Authors: Benny Zelkowicz & Cam Baity
Genre: Middle Grade, Fantasy
Series: Books of Ore #1
Hardcover, 448 pages
Publication: April 15, 2014 by Disney Hyperion
Source: I received a review copy from the publisher in exchange for a honest review.
For Phoebe Plumm, life in affluent Meridian revolves around trading pranks with irksome servant Micah Tanner and waiting for her world-renowned father, Dr. Jules Plumm, to return home. Chief Surveyor for The Foundry, a global corporation with an absolute monopoly on technology, Phoebe's father is often absent for months at a time. But when a sudden and unexpected reunion leads to father and daughter being abducted, Phoebe and would-be rescuer Micah find themselves stranded in a stunning yet volatile world of living metal, one that has been ruthlessly plundered by The Foundry for centuries and is the secret source of every comfort and innovation the two refugees have ever known.Before I get to my review, I just want to tell you guys how beautiful this book is in person. The end page (right when you open the book) has a black background with symmetrical patterns repeated from top to bottom, each page has another pattern that complements those end pages in lines/dashes and the book has silver gilded edges! That’s my favorite part of the book’s aesthetics!
Cam Baity and Benny Zelkowicz have fashioned an intensely inventive, engaging, and thought-provoking tale of two worlds on a collision course and the two young rivals who find themselves on the front line. The Foundry's Edge is the first book in a trilogy that will transport young readers down a mechanical rabbit hole and send them on an adventure that explores the hidden costs of indulgence, the perils of unchallenged nationalism, and the world-altering power of compassion and conviction.
I had a good idea of what type of book The Foundry’s Edge was when I started it. It’s Steampunk Fantasy, with a lot of reviewers comparing it to Alice in Wonderland. I definitely got that vibe; the world of Mehk is scary, enchanting and strange all at the same time. What I liked most about the book was all the gadgets and tech the authors created. it was just as unique as the city of Mehk…considering the gadgets derived from there. As for the set up of the story it is standard, somewhat formulaic. The Foundry’s Edge follows two preadolescent, Phoebe and Micah, on a rescue mission. It took me longer than usual to get engaged with the story and characters. Things didn’t get truly interesting till they entered the City of Mehk, where they met an ancient and a friendly Mehkie and from there it was nonstop action as they tried to outrun Goodwin’s men/ robots.

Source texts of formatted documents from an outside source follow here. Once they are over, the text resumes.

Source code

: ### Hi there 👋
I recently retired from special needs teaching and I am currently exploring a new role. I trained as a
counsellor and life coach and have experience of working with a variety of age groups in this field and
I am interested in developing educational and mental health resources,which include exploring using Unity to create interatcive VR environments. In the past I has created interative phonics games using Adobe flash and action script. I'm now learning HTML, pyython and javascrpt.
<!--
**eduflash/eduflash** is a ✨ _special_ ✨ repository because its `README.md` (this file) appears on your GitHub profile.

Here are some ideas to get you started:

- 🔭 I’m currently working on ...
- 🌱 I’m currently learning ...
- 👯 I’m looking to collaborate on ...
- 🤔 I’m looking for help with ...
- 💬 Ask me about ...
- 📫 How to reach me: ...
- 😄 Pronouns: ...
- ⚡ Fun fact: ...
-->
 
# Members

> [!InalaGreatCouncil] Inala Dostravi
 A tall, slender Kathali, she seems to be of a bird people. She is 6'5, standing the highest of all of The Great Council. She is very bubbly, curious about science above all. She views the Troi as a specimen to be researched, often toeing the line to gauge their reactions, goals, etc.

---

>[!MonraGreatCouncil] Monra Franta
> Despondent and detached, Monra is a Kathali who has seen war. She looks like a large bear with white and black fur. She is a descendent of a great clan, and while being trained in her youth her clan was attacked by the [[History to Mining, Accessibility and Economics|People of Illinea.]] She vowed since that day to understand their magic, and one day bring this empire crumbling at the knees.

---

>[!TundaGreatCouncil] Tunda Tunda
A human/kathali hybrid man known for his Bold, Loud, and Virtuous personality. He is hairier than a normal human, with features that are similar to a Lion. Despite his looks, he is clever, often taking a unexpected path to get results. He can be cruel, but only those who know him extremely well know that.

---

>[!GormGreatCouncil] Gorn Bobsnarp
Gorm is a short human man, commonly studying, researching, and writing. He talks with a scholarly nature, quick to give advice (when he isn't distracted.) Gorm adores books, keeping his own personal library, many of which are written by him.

I’ll be honest. I didn’t like either kid at the beginning. Phoebe and Micah were cruel to each other. There were endless name calling and petty retaliation stunts and tricks. I didn’t find it funny or amusing. But when Phoebe’s father and Micah’s employer was kidnapped, the two put their differences aside to rescue him. It was a long time before the two called a truce, which literally happened in the last couple of chapters of the book. The two cannot be more different, which isn’t surprising since Phoebe comes from a wealthy family and Micah from the more questionable part of town. But at the same time they work well as a team (well, once they stopped competing). Phoebe was calculated and had better intuition. While Micah was more of a risk taker, the type to act/talk before he think but that didn’t stop him from outsmarting and outrunning the bad guys at every turn. Phoebe and Micah did a lot of growing up in the short span of the novel, which can be clearly seen at the end of the book. With the surprise ending that changed the two lives’ forever. I am intrigued to see where Baity and Zelkowicz will take Phoebe, Micah and Dollop next.
Overall, I enjoyed The Foundry’s Edge way more than I expected. Despite the book’s rocky start the world building and characters are pretty solid and the last half of the book was intense and full of action! I can’t wait to read book two of the series, Waybound! This series is meant for Middle Grade, but I think it will appeal to all audiences.